____ 页面正文

解决方案:为避免此类问题,需要把X的前后空间都占据一定的饿位置(padding,作填充用)
代码:
public final class FalseSharing implements Runnable {
public final static int NUM_THREADS = 8; // 此处填入逻辑处理器数量,本机为4核8线程
public final static long ITERATIONS = 500L * 1000L * 1000L;
private final int arrayIndex;
private static VolatileLong[] longs = new VolatileLong[NUM_THREADS];
static {
for (int i = 0; i < longs.length; i++) {
longs[i] = new VolatileLong();
}
}
public FalseSharing(final int arrayIndex) {
this.arrayIndex = arrayIndex;
}
public static void main(final String[] args) throws Exception {
final long start = System.currentTimeMillis();
runTest();
System.out.println("duration = " + (System.currentTimeMillis() - start));
}
private static void runTest() throws InterruptedException {
Thread[] threads = new Thread[NUM_THREADS];
for (int i = 0; i < threads.length; i++) {
threads[i] = new Thread(new FalseSharing(i));
}
for (Thread t : threads) {
t.start();
}
for (Thread t : threads) {
t.join();
}
}
public void run() {
long i = ITERATIONS + 1;
while (0 != --i) {
longs[arrayIndex].value = i;
}
}
//JDK 7 某些版本 和 JDK 8中 会把不用的数据优化 导致 这种优化手段失效
// Unlock: -XX:-RestrictContended (JDK 8 option)

________
____ 材料区

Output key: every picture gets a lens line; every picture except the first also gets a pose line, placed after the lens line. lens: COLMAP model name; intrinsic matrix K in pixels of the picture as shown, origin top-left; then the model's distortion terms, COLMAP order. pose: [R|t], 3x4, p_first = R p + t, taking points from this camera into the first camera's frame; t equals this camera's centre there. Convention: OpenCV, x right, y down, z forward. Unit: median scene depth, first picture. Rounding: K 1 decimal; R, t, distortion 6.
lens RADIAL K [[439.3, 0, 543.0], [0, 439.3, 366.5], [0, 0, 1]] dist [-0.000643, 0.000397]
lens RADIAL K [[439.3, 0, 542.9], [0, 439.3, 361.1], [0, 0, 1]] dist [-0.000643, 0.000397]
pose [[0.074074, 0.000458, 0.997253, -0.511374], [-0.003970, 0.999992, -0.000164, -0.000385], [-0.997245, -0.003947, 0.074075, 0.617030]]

________

* 完成下列
- A) 根据伪共享正文作答:
(i) NUM_THREADS 被设为多少?注释说本机是几核几线程?
(ii) ITERATIONS 的值是怎样写的?
(iii) 最后一行注释给出的 JDK 8 解锁选项是什么?
- B) 接着伪共享正文的最后一行往下续写。
以上材料与伪共享正文彼此独立。

* 练习答案
- A)
(i) NUM_THREADS 为 8;注释说本机为4核8线程。
(ii) 500L * 1000L * 1000L。
(iii) -XX:-RestrictContended

- B)
//@sun.misc.Contended
public final static class VolatileLong {
public volatile long value = 0L; //8个字节
public long p1, p2, p3, p4, p5, p6, p7 = 8L; // 56个字节,此处是作为padding而存在
}
}
//输出结果: 3801
//当注释掉p1, p2, p3, p4, p5, p6, p7时 结果为23038,明显时间长很多
Dispruptor框架充分考虑到了这个问题,核心组件Sequence会被频繁访问(每次入队,Sequence+1),其结构如下:
class LhsPadding {
protected long p1, p2, p3, p4, p5, p6, p7;
}
class Value extends LhsPadding {
protected volatile long value;
}
class RhsPadding extends Value {
protected long p9, p10, p11, p12, p13, p14, p15;
}
public class Sequence extends RhsPadding {
} //Sequence主要使用的value,LhsPadding和RhsPadding在这个value前后安置了一些占位空间,使得value可以无冲突地存在于缓存中.
注意:
RingBuffer中实际产生的数组打下是缓冲区实际大小再加上两倍的BUFFER_PAD.
Future模式
Future模式是多线程开发中非常常见的一种设计模式,核心思想是异步调用
Future模式的简单实现
核心接口Data: 客户端希望获得的数据.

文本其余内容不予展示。